The Panama Canal, where Two Oceans Kiss
These postcards of two oceans kissing were popular at the time of the opening of the Panama Canal, in 1914. The completion of that waterway was a huge achievement, and a costly undertaking in both lives lost and money spent. As an engineering feat, it still rates as one of the wonders of the modern world.
As early as 1534, king Charles V of Spain suggested a canal in Panama across the Central American isthmus. Even with the primitive state of cartography of the day, it wasn’t hard to see how such a canal would facilitate trade and travel by eliminating the lengthy, dangerous shipping route rounding Cape Horn.

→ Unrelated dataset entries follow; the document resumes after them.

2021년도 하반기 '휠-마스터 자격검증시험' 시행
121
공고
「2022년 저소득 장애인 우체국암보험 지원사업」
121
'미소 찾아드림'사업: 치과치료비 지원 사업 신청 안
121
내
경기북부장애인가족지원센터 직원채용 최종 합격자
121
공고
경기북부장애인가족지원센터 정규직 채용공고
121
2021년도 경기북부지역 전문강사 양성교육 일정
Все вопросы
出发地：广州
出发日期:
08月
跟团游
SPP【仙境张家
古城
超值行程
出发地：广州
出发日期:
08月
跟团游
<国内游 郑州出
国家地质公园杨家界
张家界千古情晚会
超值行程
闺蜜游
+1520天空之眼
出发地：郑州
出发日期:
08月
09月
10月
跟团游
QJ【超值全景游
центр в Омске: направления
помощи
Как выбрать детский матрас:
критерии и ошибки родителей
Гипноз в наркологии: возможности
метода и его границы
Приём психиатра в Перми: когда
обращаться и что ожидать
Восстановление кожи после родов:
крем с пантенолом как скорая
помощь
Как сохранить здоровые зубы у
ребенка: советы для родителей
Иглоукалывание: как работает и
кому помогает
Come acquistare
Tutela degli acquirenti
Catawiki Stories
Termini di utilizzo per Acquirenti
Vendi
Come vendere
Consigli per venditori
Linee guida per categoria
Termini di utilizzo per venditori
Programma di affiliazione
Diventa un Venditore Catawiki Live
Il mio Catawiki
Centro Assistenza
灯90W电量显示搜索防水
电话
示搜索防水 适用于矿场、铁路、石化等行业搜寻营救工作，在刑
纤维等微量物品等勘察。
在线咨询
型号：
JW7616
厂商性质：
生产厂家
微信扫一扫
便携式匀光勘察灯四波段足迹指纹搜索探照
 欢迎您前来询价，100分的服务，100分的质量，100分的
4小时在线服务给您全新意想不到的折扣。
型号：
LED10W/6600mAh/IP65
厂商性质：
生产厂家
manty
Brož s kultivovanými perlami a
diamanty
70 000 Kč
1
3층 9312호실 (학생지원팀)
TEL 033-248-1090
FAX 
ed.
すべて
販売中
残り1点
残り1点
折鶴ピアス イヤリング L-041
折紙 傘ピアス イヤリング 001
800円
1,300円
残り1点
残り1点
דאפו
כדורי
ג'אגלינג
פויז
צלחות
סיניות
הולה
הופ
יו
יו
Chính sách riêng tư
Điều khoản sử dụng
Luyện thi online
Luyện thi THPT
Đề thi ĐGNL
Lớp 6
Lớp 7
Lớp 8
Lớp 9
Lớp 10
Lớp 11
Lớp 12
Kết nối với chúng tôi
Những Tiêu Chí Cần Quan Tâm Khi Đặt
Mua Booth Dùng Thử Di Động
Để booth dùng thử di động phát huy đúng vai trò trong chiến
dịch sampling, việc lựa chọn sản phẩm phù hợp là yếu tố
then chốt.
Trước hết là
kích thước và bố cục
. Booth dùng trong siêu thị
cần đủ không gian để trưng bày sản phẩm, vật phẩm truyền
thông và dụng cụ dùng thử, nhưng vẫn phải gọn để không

One of the last acts of the independent Kingdom of Scotland was the ill-fated Darien Scheme, an attempt at setting up a colony on the isthmus, that would live off the overland trade route between Panama’s Pacific and Atlantic shores. Thousands died and the scheme’s collapse in 1700 is thought to have contributed to the Act of Union (1707), establishing the United Kingdom.
The Panama Railway, opened in 1855, was a more successful reprise of the same idea, and eventually led to the creation of the Panama Canal. The initially French scheme, headed by Ferdinand de Lesseps (of later Suez Canal fame – see also #617) was quite literally plagued by malaria and yellow fever, to such an extent that it was abandoned in 1893, after 13 arduous, lethal years. Some 22.000 workers had died.
The US undertook a second, more successful attempt at canal-digging from 1904 to 1914, completing the canal two years ahead of schedule and at a greatly smaller cost in human lives (‘only’ 5.600 died). The US retained sovereignty and control of the Panama Canal Zone – incidentally, Guantanamo Bay was ‘leased in perpetuity’ from Cuba to protect the trade routes to and from the Canal. By a 1977 treaty with the US, Panama gained control over the Canal Zone on New Year’s Eve, 1999.